Kevin Phillips: Well, the global crisis has several dimensions. One of the dimensions, obviously, is that if the economy goes sour and if we have a run on the dollar and the value of American dollars declines in a severe way, you’re going to have foreigners buying up a lot more of our industry, and people would want to sell it to them. America’s role as a global debtor would just mushroom. We’d be at the beck and call of other countries. The dollar would be subject to being abandoned by the oil producers. You can have a major league recession in the United States, which of course then would be compounded by all this huge amount of debt beginning to fall in.

But I think there’s another dimension that people tend to forget here. If you have the rise of finance, as we’ve seen it in this country, to be the largest part of the private economy, you have on one hand the growth of the Federal Reserve Board in regulating more and more of the American economy, and they’re partly controlled by the banking sector. They’re not elected by anybody. So you’re missing a democratic ingredient in that respect.

It’s also very true that the growth of finance has involved the growth of a debt and credit industry. And part of what finance has brought as it grows is that more and more people are in more and more debt, and the amount of debt that individuals have and that they have to service is increasingly a burden. And people get into debt to maintain either a living standard they can’t afford or one that’s been nurtured by consumerism and advertising to get people to spend money they don’t have. So you’ve got an element that the public is losing control of its own economic future when you have an economy that’s full of debt and credit industries, which are a mainstay of finance.

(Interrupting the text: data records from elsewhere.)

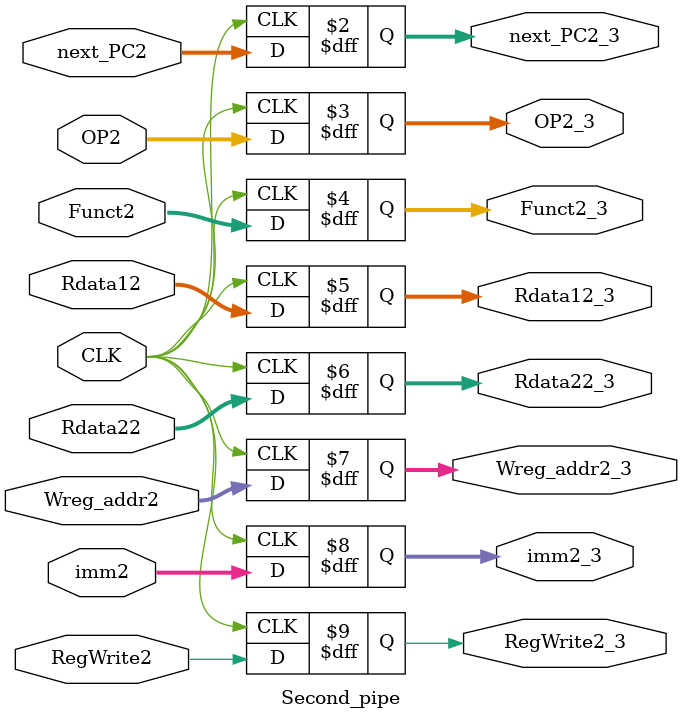
<source format=v>
module Second_pipe(
  input CLK,
  input wire [4:0] Wreg_addr2,
  input wire [31:0] imm2,
  input wire [31:0] Rdata12,
  input wire [31:0] Rdata22,
  input wire [31:0] next_PC2,
  input wire [5:0] OP2,
  input wire [5:0] Funct2,
  input wire RegWrite2,

  output reg [31:0] next_PC2_3,
  output reg [5:0] OP2_3,
  output reg [5:0] Funct2_3,
  output reg [31:0] Rdata12_3,
  output reg [31:0] Rdata22_3,
  output reg [4:0] Wreg_addr2_3,
  output reg [31:0] imm2_3,
  output reg RegWrite2_3
);



always @(negedge CLK)
begin
  next_PC2_3 <= next_PC2;
  OP2_3 <= OP2;
  Funct2_3 <= Funct2;
  Rdata12_3 <= Rdata12;
  Rdata22_3 <= Rdata22;
  Wreg_addr2_3 <= Wreg_addr2;
  imm2_3 <= imm2;
  RegWrite2_3 <= RegWrite2;
end

endmodule

</source>
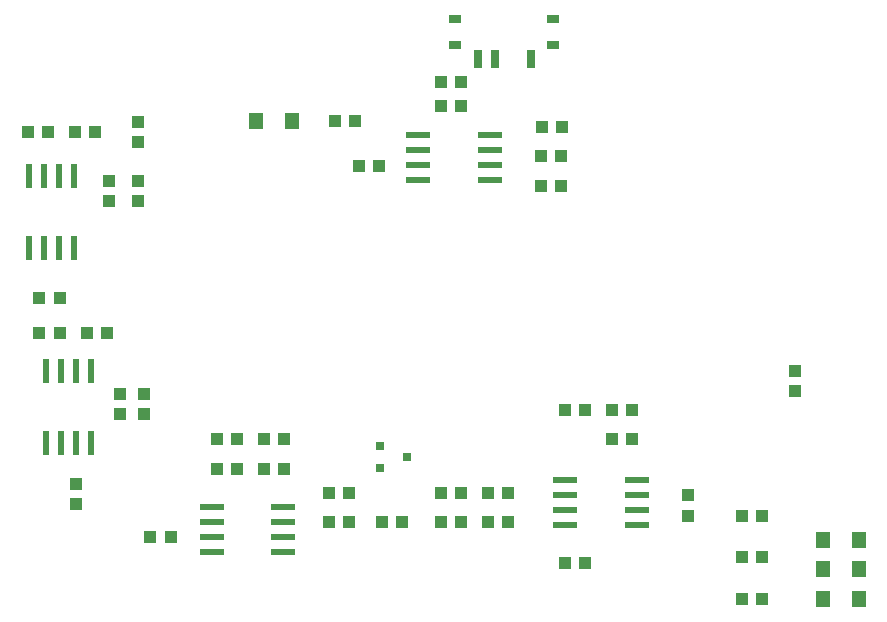
<source format=gbr>
G04 #@! TF.GenerationSoftware,KiCad,Pcbnew,(5.0.0)*
G04 #@! TF.CreationDate,2020-02-21T08:35:06-08:00*
G04 #@! TF.ProjectId,spirometer_v1_2psensors,737069726F6D657465725F76315F3270,rev?*
G04 #@! TF.SameCoordinates,Original*
G04 #@! TF.FileFunction,Paste,Top*
G04 #@! TF.FilePolarity,Positive*
%FSLAX46Y46*%
G04 Gerber Fmt 4.6, Leading zero omitted, Abs format (unit mm)*
G04 Created by KiCad (PCBNEW (5.0.0)) date 02/21/20 08:35:06*
%MOMM*%
%LPD*%
G01*
G04 APERTURE LIST*
%ADD10R,1.200000X1.400000*%
%ADD11R,0.700000X1.500000*%
%ADD12R,1.000000X0.800000*%
%ADD13R,0.500000X2.000000*%
%ADD14R,1.100000X1.000000*%
%ADD15R,1.000000X1.100000*%
%ADD16R,2.000000X0.500000*%
%ADD17R,0.760000X0.760000*%
G04 APERTURE END LIST*
D10*
G04 #@! TO.C,LED1*
X183751100Y-124003600D03*
X180751100Y-124003600D03*
G04 #@! TD*
G04 #@! TO.C,LED2*
X183751100Y-126503600D03*
X180751100Y-126503600D03*
G04 #@! TD*
G04 #@! TO.C,LED3*
X183751100Y-129003600D03*
X180751100Y-129003600D03*
G04 #@! TD*
D11*
G04 #@! TO.C,U$1*
X151501100Y-83253600D03*
X153001100Y-83253600D03*
X156001100Y-83253600D03*
D12*
X149601100Y-82103600D03*
X149601100Y-79903600D03*
X157901100Y-79903600D03*
X157901100Y-82103600D03*
G04 #@! TD*
D13*
G04 #@! TO.C,U$5*
X118791100Y-115773600D03*
X117521100Y-115773600D03*
X116251100Y-115773600D03*
X114981100Y-115773600D03*
X114981100Y-109693600D03*
X116251100Y-109693600D03*
X117521100Y-109693600D03*
X118791100Y-109693600D03*
G04 #@! TD*
D14*
G04 #@! TO.C,R1*
X118401100Y-106503600D03*
X120101100Y-106503600D03*
G04 #@! TD*
D15*
G04 #@! TO.C,R2*
X121251100Y-113353600D03*
X121251100Y-111653600D03*
G04 #@! TD*
G04 #@! TO.C,C1*
X123251100Y-113353600D03*
X123251100Y-111653600D03*
G04 #@! TD*
D14*
G04 #@! TO.C,C2*
X116101100Y-106503600D03*
X114401100Y-106503600D03*
G04 #@! TD*
D15*
G04 #@! TO.C,C3*
X117525900Y-119296800D03*
X117525900Y-120996800D03*
G04 #@! TD*
D16*
G04 #@! TO.C,U$6*
X128981100Y-125043600D03*
X128981100Y-123773600D03*
X128981100Y-122503600D03*
X128981100Y-121233600D03*
X135061100Y-121233600D03*
X135061100Y-122503600D03*
X135061100Y-123773600D03*
X135061100Y-125043600D03*
G04 #@! TD*
D13*
G04 #@! TO.C,U$7*
X117291100Y-99273600D03*
X116021100Y-99273600D03*
X114751100Y-99273600D03*
X113481100Y-99273600D03*
X113481100Y-93193600D03*
X114751100Y-93193600D03*
X116021100Y-93193600D03*
X117291100Y-93193600D03*
G04 #@! TD*
D17*
G04 #@! TO.C,U$8*
X145541100Y-117003600D03*
X143251100Y-116053600D03*
X143251100Y-117953600D03*
G04 #@! TD*
D14*
G04 #@! TO.C,R3*
X138901100Y-122503600D03*
X140601100Y-122503600D03*
G04 #@! TD*
G04 #@! TO.C,R4*
X129401100Y-115503600D03*
X131101100Y-115503600D03*
G04 #@! TD*
G04 #@! TO.C,R5*
X133401100Y-115503600D03*
X135101100Y-115503600D03*
G04 #@! TD*
G04 #@! TO.C,R6*
X143401100Y-122503600D03*
X145101100Y-122503600D03*
G04 #@! TD*
D15*
G04 #@! TO.C,R7*
X122751100Y-90353600D03*
X122751100Y-88653600D03*
G04 #@! TD*
D14*
G04 #@! TO.C,R8*
X119101100Y-89503600D03*
X117401100Y-89503600D03*
G04 #@! TD*
D15*
G04 #@! TO.C,R9*
X120251100Y-95353600D03*
X120251100Y-93653600D03*
G04 #@! TD*
G04 #@! TO.C,C4*
X122751100Y-95353600D03*
X122751100Y-93653600D03*
G04 #@! TD*
D14*
G04 #@! TO.C,C5*
X133401100Y-118003600D03*
X135101100Y-118003600D03*
G04 #@! TD*
G04 #@! TO.C,C6*
X131101100Y-118003600D03*
X129401100Y-118003600D03*
G04 #@! TD*
G04 #@! TO.C,C7*
X140601100Y-120003600D03*
X138901100Y-120003600D03*
G04 #@! TD*
G04 #@! TO.C,C8*
X125499500Y-123749600D03*
X123799500Y-123749600D03*
G04 #@! TD*
G04 #@! TO.C,C9*
X115101100Y-89503600D03*
X113401100Y-89503600D03*
G04 #@! TD*
G04 #@! TO.C,C10*
X114401100Y-103503600D03*
X116101100Y-103503600D03*
G04 #@! TD*
D16*
G04 #@! TO.C,U$9*
X165021100Y-118963600D03*
X165021100Y-120233600D03*
X165021100Y-121503600D03*
X165021100Y-122773600D03*
X158941100Y-122773600D03*
X158941100Y-121503600D03*
X158941100Y-120233600D03*
X158941100Y-118963600D03*
G04 #@! TD*
G04 #@! TO.C,U$10*
X146481100Y-93543600D03*
X146481100Y-92273600D03*
X146481100Y-91003600D03*
X146481100Y-89733600D03*
X152561100Y-89733600D03*
X152561100Y-91003600D03*
X152561100Y-92273600D03*
X152561100Y-93543600D03*
G04 #@! TD*
D14*
G04 #@! TO.C,R10*
X154101100Y-122503600D03*
X152401100Y-122503600D03*
G04 #@! TD*
G04 #@! TO.C,R11*
X150101100Y-122503600D03*
X148401100Y-122503600D03*
G04 #@! TD*
G04 #@! TO.C,R12*
X154101100Y-120003600D03*
X152401100Y-120003600D03*
G04 #@! TD*
G04 #@! TO.C,R13*
X150101100Y-120003600D03*
X148401100Y-120003600D03*
G04 #@! TD*
G04 #@! TO.C,R14*
X160601100Y-113003600D03*
X158901100Y-113003600D03*
G04 #@! TD*
G04 #@! TO.C,R15*
X164601100Y-113003600D03*
X162901100Y-113003600D03*
G04 #@! TD*
G04 #@! TO.C,R16*
X156901100Y-94003600D03*
X158601100Y-94003600D03*
G04 #@! TD*
G04 #@! TO.C,R17*
X156901100Y-91503600D03*
X158601100Y-91503600D03*
G04 #@! TD*
G04 #@! TO.C,R18*
X148401100Y-85253600D03*
X150101100Y-85253600D03*
G04 #@! TD*
G04 #@! TO.C,C11*
X164601100Y-115503600D03*
X162901100Y-115503600D03*
G04 #@! TD*
G04 #@! TO.C,C12*
X148401100Y-87253600D03*
X150101100Y-87253600D03*
G04 #@! TD*
G04 #@! TO.C,C13*
X160601100Y-126003600D03*
X158901100Y-126003600D03*
G04 #@! TD*
D15*
G04 #@! TO.C,C14*
X169345500Y-120247600D03*
X169345500Y-121947600D03*
G04 #@! TD*
D14*
G04 #@! TO.C,C15*
X158677100Y-89087600D03*
X156977100Y-89087600D03*
G04 #@! TD*
G04 #@! TO.C,C16*
X143183100Y-92349600D03*
X141483100Y-92349600D03*
G04 #@! TD*
G04 #@! TO.C,R19*
X175601100Y-121987600D03*
X173901100Y-121987600D03*
G04 #@! TD*
G04 #@! TO.C,R20*
X175601100Y-125495600D03*
X173901100Y-125495600D03*
G04 #@! TD*
G04 #@! TO.C,R21*
X175601100Y-129003600D03*
X173901100Y-129003600D03*
G04 #@! TD*
D15*
G04 #@! TO.C,C17*
X178345900Y-111386000D03*
X178345900Y-109686000D03*
G04 #@! TD*
D10*
G04 #@! TO.C,LED4*
X132751100Y-88503600D03*
X135751100Y-88503600D03*
G04 #@! TD*
D14*
G04 #@! TO.C,R22*
X139401100Y-88503600D03*
X141101100Y-88503600D03*
G04 #@! TD*
M02*

</source>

The implications of all of this for who controls what within the United States are huge, and that will be especially true if a lot of the debt we’ve built up starts imploding because of higher inflation and higher interest rates.

Amy Goodman: What do you think has to happen?

Kevin Phillips: I think, unfortunately, the first thing that would be good would be to have serious political candidates taking serious positions. I haven’t seen any of that, and I really doubt that we will. The two parties are both complicit in some of the circumstances here. They’re not going to want to grapple with the truth of some of what’s happened to the economy and the incredible amount of debt and the danger that poses, so I don’t think we’ll see it discussed.

If it’s not discussed, the president elected, whoever it is, will not have a mandate to deal with these things, and the interest groups are so much in control of Congress that only a president elected by going to the people with a serious case for reform—and some of the reform has to be re-regulation of finance—only such a president would be able to do it. And I doubt that any of the people running at this point have laid the groundwork to have a mandate for serious reform. I think that’s—it’s appalling, frankly. We can’t have the solutions come to the fore until we have at least the discussion begin.

Amy Goodman: Kevin Phillips, I want to thank you for participating in the discussion. His latest book, Bad Money: Reckless Finance, Failed Politics, and the Global Crisis of American Capitalism, speaking to us from his book tour. He’s on the road in Houston, Texas.

Kevin Phillips: Thank you, Amy.

Amy Goodman: Thank you so much for joining us.

Kevin Phillips (born November 30, 1940) is an American writer and commentator, largely on politics, economics, and history. Formerly a Republican Party strategist, Phillips has become disaffected with his former party over the last two decades, and is now one of its harshest critics. He is a regular contributor to the Los Angeles Times and National Public Radio, and is a political analyst on PBS’ NOW with Bill Moyers.